Data entries

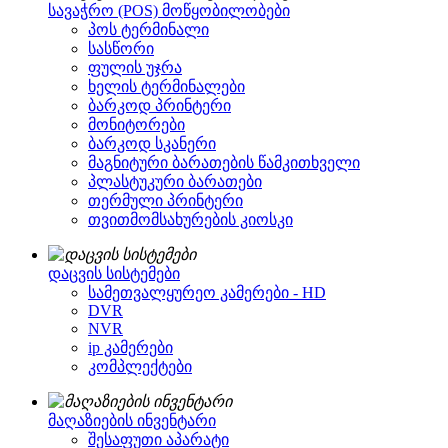
სავაჭრო (POS) მოწყობილობები
პოს ტერმინალი
სასწორი
ფულის უჯრა
ხელის ტერმინალები
ბარკოდ პრინტერი
მონიტორები
ბარკოდ სკანერი
მაგნიტური ბარათების წამკითხველი
პლასტუკური ბარათები
თერმული პრინტერი
თვითმომსახურების კიოსკი
დაცვის სისტემები
სამეთვალყურეო კამერები - HD
DVR
NVR
ip კამერები
კომპლექტები
მაღაზიების ინვენტარი
შესაფუთი აპარატი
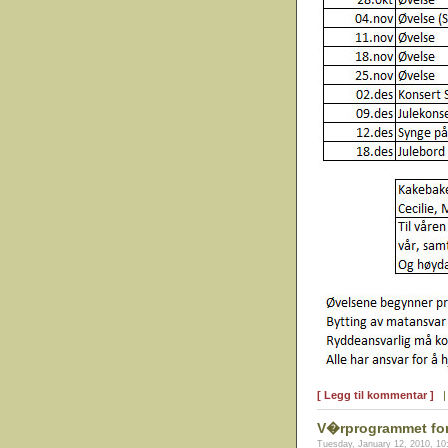
[ Legg til kommentar ]
V�rprogrammet for 
Tuesday, January 12, 2010, 1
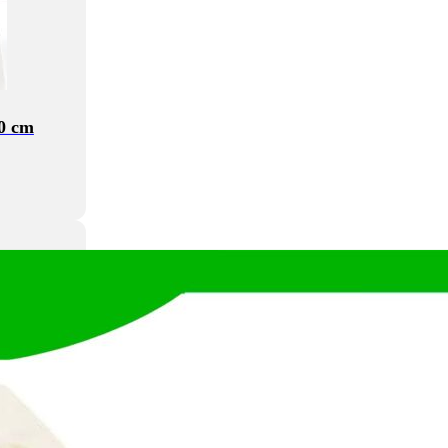
80 cm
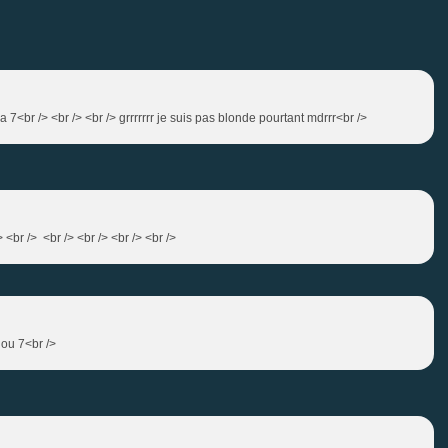
 7<br /> <br /> <br /> grrrrrrr je suis pas blonde pourtant mdrrr<br />
 <br /> <br /> <br /> <br /> <br />
 ou 7<br />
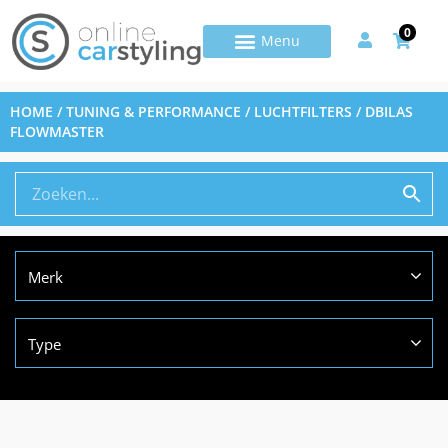
0
HOME
/
TUNING & PERFORMANCE
/
LUCHTFILTERS
/ DBILAS
FLOWMASTER
Merk
Type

▶ [What the exercise asks]: Copy every line of text in the data above character for character, omitting the pictures.

▶ [Result for this task]:
სავაჭრო (POS) მოწყობილობები
პოს ტერმინალი
სასწორი
ფულის უჯრა
ხელის ტერმინალები
ბარკოდ პრინტერი
მონიტორები
ბარკოდ სკანერი
მაგნიტური ბარათების წამკითხველი
პლასტუკური ბარათები
თერმული პრინტერი
თვითმომსახურების კიოსკი
დაცვის სისტემები
სამეთვალყურეო კამერები - HD
DVR
NVR
ip კამერები
კომპლექტები
მაღაზიების ინვენტარი
შესაფუთი აპარატი
[ Legg til kommentar ]
V�rprogrammet for 
Tuesday, January 12, 2010, 1
80 cm
 7<br /> <br /> <br /> grrrrrrr je suis pas blonde pourtant mdrrr<br />
 <br /> <br /> <br /> <br /> <br />
 ou 7<br />
0
HOME
/
TUNING & PERFORMANCE
/
LUCHTFILTERS
/ DBILAS
FLOWMASTER
Merk
Type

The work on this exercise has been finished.